Much has been made of an article in The Observer yesterday about so-called superfoods and their actual dietary value. This follows a stream of new-year commentary denouncing the detox and other pseudo-scientific approaches to dieting. While we at The Devilled Egg very much support myth-busting in all its forms, we felt this poorly-balanced article deserved a short response. We hope you will forgive the insolence.
The author, Dara Mohammadi, opens with the usual criticism of miraculous dietary effects and the lack of any science to support them. He then goes on to suggest that “miracle foods” are popular primarily among simpletons who have been duped by magical thinking and cynical marketing tricks. If that were really true, would these people not be gorging on fast food, popping diet pills and slurping Special K in the mornings to keep themselves slim?
Mohammadi fails to recognise that interest in so-called superfoods goes beyond gullibility; it is part of a broader move by a proactive section of the public to find a more sustainably healthy diet. Since capitalist and state institutions have proved incapable of accomplishing such a feat, is this popular movement not worth encouraging?
Mohammadi correctly diagnoses the problem of invented products with pseudo-scientific properties, designed solely to separate health-conscious people from their cash. Such claims should be examined, and refuted if necessary, at the earliest opportunity. However, the foods under review here are neither new nor invented; they occur naturally and have long been in use outside the mainstream.
In this way the author’s zeal for scientific purity has led him to denounce perfectly good foods just because a few hucksters and hippies have made preposterous claims about them. He would be much better off telling us to avoid milk because recent scientific studies have thrown its unproven health benefits (trumpeted for decades by the dairy industry) into considerable doubt. The fact that almost no one mentions this betrays quite an impressive double standard.

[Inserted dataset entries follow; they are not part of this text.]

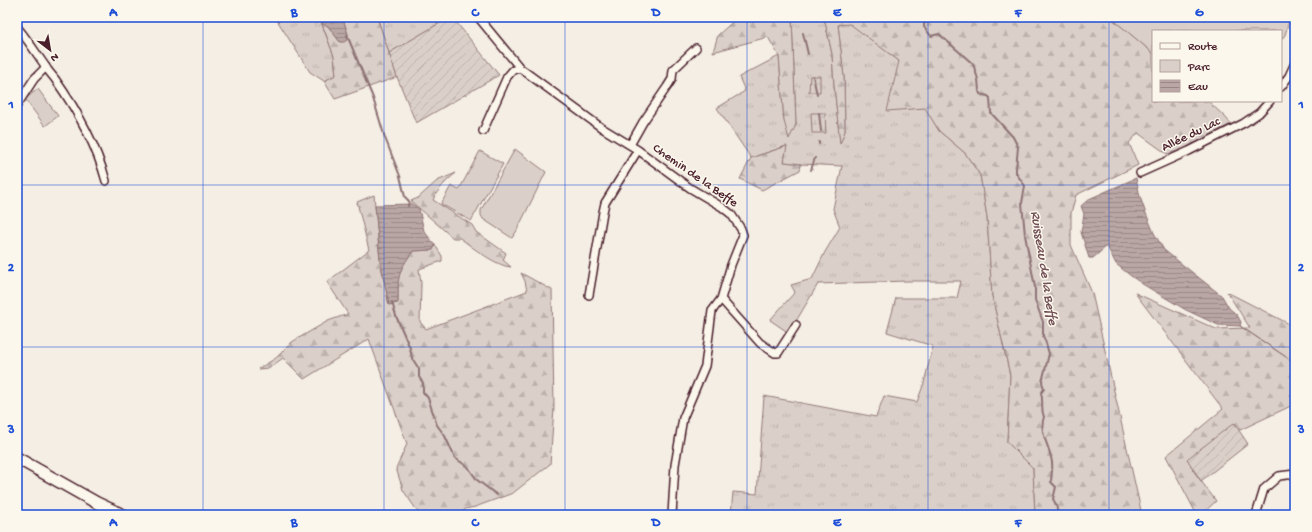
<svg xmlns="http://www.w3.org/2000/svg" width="1312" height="532" font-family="'Gochi Hand',sans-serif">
  <defs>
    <pattern id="grass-tufts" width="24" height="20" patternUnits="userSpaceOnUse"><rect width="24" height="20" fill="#dbd0c9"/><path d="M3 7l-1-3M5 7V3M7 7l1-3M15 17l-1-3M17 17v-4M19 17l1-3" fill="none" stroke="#bdb2ad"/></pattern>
    <pattern id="forest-firs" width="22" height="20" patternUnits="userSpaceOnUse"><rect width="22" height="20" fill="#dbd0c9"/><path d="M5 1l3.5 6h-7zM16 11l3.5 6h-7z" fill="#bdb2ad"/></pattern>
    <pattern id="wetland-marsh" width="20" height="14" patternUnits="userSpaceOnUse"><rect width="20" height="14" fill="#dbd0c9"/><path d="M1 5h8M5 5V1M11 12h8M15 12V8" fill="none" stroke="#bdb2ad"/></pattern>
    <pattern id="garden-furrows" width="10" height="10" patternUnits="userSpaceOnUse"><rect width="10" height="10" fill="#dbd0c9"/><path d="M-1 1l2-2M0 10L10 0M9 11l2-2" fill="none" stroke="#bdb2ad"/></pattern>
    <pattern id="water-rules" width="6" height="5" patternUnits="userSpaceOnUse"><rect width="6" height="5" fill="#baa7a5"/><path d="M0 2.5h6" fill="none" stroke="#998787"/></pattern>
  </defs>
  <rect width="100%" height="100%" fill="#f4eee4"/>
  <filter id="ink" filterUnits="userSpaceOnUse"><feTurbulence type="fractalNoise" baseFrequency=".025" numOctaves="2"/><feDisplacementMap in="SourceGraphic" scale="8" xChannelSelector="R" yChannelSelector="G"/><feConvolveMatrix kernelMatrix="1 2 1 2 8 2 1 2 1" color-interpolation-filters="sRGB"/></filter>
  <g filter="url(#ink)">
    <!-- grass -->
    <path fill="url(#grass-tufts)" stroke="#92787a" d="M275,17H319L334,56L336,75L324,81L310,72Z
      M377,17H450L389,53Z
      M792,17H824L832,54L834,85L840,143L845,131L844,77L838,25L850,23L899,61L939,131L965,153L980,175L987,217L992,296L1010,375L1007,442L1033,468L1035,515H731L733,492L757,494L764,396L876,417L884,396L917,402L924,383L933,346L887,332L896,298H957L961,281H906L818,284L789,333L770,320L795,292L791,285L812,279L825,252L840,227L833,209L842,166L801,164L784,162L786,146L751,158L717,108L745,91L739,77L779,56L784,121L796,125Z"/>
    <!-- forest -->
    <path fill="url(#forest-firs)" stroke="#92787a" d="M347,17H377L397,77L335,99L324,81L336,75L334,56L322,24L328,26L340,42L347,40L348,34L344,22Z
      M738,17H792L796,125L789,139L784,121L779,56L768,37L713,52L718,35Z
      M824,17H1110L1153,53V101H1208L1226,118L1231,124L1184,149L1167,154L1138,133L1129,143L1138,165L1076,195L1071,213V245L1092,293L1142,515H1035L1033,468L1007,442L1010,375L992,296L987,217L980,175L965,153L939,131L925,108L887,111L899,61L850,24L838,25L844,77L845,131L840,144L834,85L832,54Z
      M787,146L784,162L801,164L800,170L762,190L740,179L751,158Z
      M456,173C447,180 437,190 433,200L472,225L476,232L506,253L503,260L511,267C496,266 472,247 460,238H453L411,201L418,198L437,181Z
      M374,195L380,260L389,305L398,302V279L402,266L413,251L433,250L435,245L442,256V261L419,269L421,283L420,322L426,329L527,291L525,281L521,273L552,290L554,408L550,464L513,493L475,507L465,509L461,515H420L403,490L396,468L407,444L369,339L304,379L283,358L269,368L258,369L276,358L292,342L328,321L348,314L327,282L369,250L357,202Z
      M1227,292L1295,327V404L1240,430L1235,423L1192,469L1216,501L1201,515H1197L1166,456L1223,409L1135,293L1216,329L1250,328Z"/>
    <!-- wetland -->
    <path fill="url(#wetland-marsh)" stroke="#92787a" d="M810,76H820V92H809Z
      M811,113H825L826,133H812Z"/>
    <!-- park -->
    <path fill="#dbd0c9" stroke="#92787a" d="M1110,17H1290L1285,35L1281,40V31H1153V53Z
      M38,89L58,116L45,126L25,99Z
      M515,149L546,172L516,232L512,238L483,219L481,215V210Z
      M480,151L503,164L471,221L441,204L451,186L459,190Z"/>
    <!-- garden -->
    <path fill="url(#garden-furrows)" stroke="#92787a" d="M450,17H452L499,75L416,123L397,77L389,53Z
      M1234,423L1248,444L1201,481L1187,459Z"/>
    <!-- water -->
    <path fill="url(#water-rules)" stroke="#8d7174" d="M319,17H347L344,22L348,34L347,40L344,42H340L328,26L322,24Z
      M1136,178L1140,197L1145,211L1154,233L1164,250L1222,296L1229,308L1237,315L1241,322L1240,326L1295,363L1240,326L1218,325L1186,310L1144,285L1131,276L1116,264L1107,246L1093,258H1089L1081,232L1084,214L1081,206L1089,199Z
      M412,204L419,209L424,231L435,245L433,250L413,251C397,273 398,277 398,303L389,305L380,260L375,205Z"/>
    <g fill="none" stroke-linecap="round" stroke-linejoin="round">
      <!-- stream -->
      <path stroke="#8d7174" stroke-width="2" d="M927,17L928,20L924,24V27L931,36L939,34L973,64L978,79L979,91L980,94L988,96L990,98L991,113L1013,137L1018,147L1016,169V173L1025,186L1022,203L1025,235L1035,287V300L1043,322V336L1046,343L1049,354L1042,382L1044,389L1041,393C1044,402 1040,408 1044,417C1038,432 1051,448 1052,463C1053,469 1051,476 1051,482L1056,487L1053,499C1056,504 1058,509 1057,515
        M803,33L808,54
        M347,35L373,98L385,138L400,176L405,197L409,201L408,206
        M813,76L817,95
        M819,113L821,131
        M819,144V142
        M811,170L815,158
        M392,302L396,316L410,348L412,358L419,369V377L423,383V392L428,398L437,425L445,436L455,458L468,467L477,480L497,495"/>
      <!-- minor casing -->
      <g stroke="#4a1f2b" stroke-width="10">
        <path id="minor" d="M478,17L520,68L602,128L638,150L690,188L722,207L731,214L741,229L743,235L731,265L721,299L712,311L705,366L683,418L675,465L672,515
          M17,27C28,40 36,53 46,67C48,71 52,75 55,79C77,110 96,144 106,181
          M1281,87L1289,76L1295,63
          M17,105L34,79L46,67
          M483,131L507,77L513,70L520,68
          M630,145L643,122L667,87L672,79L673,70L696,48
          M1140,173L1189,151L1244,123L1259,113L1270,101
          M589,295L603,212L605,203L638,150
          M721,299L760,343L775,353H778L796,325
          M1256,515L1264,489L1279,476L1295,474"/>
      </g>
      <!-- primary casing -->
      <g stroke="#4a1f2b" stroke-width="14">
        <path id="primary" d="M17,458L97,503L123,515"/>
      </g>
      <!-- minor -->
      <use href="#minor" stroke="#fbf7ec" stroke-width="7"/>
      <!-- primary -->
      <use href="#primary" stroke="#fbf7ec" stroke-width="11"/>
    </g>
  </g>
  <!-- grid -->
  <path fill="none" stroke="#1d4ed8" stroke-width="1" stroke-opacity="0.55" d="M203,17V515M384,17V515M565,17V515M747,17V515M928,17V515M1109,17V515M17,185H1295M17,347H1295"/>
  <g text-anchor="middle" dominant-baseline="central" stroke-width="3" stroke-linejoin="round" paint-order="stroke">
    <!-- street labels -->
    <g font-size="13" fill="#4a1f2b" stroke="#fbf7ec">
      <text transform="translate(1191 135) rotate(-26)">Allée du Lac</text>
      <text transform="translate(695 176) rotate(35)">Chemin de la Beffe</text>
    </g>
    <!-- water labels -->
    <g font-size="14" font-style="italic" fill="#714f56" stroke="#fbf7ec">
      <text transform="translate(1043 268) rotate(81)">Ruisseau de la Beffe</text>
    </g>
  </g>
  <!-- margin -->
  <rect width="1312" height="532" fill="none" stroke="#fbf7ec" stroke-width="44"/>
  <!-- legend -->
  <rect x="1152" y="30" width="130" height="72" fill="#fbf7ec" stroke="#b4a19f"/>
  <rect x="1160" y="43" width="20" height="6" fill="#fbf7ec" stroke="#b4a19f"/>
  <text x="1188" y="50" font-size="12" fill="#4a1f2b">Route</text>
  <rect x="1160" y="60" width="20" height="12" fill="#dbd0c9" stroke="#b4a19f"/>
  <text x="1188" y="70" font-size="12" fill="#4a1f2b">Parc</text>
  <rect x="1160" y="80" width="20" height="12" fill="url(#water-rules)" stroke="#b4a19f"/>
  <text x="1188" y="90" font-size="12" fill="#4a1f2b">Eau</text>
  <!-- north arrow -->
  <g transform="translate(50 50) rotate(149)" stroke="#fbf7ec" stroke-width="3" paint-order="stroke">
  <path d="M0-3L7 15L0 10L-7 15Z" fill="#4a1f2b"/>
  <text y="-6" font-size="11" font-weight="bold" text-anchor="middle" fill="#4a1f2b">N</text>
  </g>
  <rect x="22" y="22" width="1268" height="488" fill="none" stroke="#1d4ed8" stroke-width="1.5"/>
  <g font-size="13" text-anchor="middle" font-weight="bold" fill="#1d4ed8">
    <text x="113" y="16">A</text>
    <text x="294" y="16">B</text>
    <text x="475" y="16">C</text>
    <text x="656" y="16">D</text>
    <text x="837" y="16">E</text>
    <text x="1018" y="16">F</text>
    <text x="1199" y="16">G</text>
    <text x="11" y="108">1</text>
    <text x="1301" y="108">1</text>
    <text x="11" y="271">2</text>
    <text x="1301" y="271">2</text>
    <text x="11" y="433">3</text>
    <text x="1301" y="433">3</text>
    <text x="113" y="526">A</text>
    <text x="294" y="526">B</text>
    <text x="475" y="526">C</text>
    <text x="656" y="526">D</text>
    <text x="837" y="526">E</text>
    <text x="1018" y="526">F</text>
    <text x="1199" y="526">G</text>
  </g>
</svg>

One of the commentators quoted in the article sums up the problem: “As doctors . . . we’ve been more interested in the sexier side of preventing disease – new drugs, stents and operation techniques – and we’ve left the diet arena a little unmanned.” Well, obviously. Doctors are notoriously (and understandably) devoted to medicine and have a history of distancing themselves from dietetics, at least publicly, and treating other commentators in the field with scorn.
Where then should we look for decent, objective information on food and its effects?
Rather than dealing with this important question, Mohammadi limits himself to rejecting a handful of specific claims on the grounds of insufficient research. He then goes on to admit that certain claims do in fact have evidence to support them, but cites the lack of absolute proof as reason enough to ignore them altogether. This is not only lazy journalism; it shows a half-hearted commitment to science.
The article goes on to acknowledge that these foods are probably good for us after all. Just don’t expect a cure for cancer or any other miraculous properties. It is difficult to resist the phrase ‘duh!’ at this point.
Ideally, the health implications of any food should always be clarified by a third party (we would like to see the NHS take a much more prominent role here) and any claims made in a marketing context should be regarded with scepticism. Frankly, we dislike the term ‘superfood’ at The Devilled Egg because it is vague and suggests some sort of magical property. We agree wholeheartedly with Mr. Mohammadi here.
We also agree when he says that diet is extremely complex. All the more reason to approach it with a little more nuance – especially when new ideas emerge which challenge the status quo. Healthy eating may be largely down to common sense, but making it exciting and palatable is not easy, and any foods like chia seeds and coconut oil that may help on both fronts are gratefully received. Discrediting such efforts out of hand, because they are unproven or only 80% accurate, will only serve to entrench attitudes which are, quite literally, unhealthy.
We need to know more about what we eat, and quality journalism can only help in this regard. We only ask that journalists (and Mr. Mohammadi in particular) try to resist sensationalism and over-simplification on such a tantalising topic.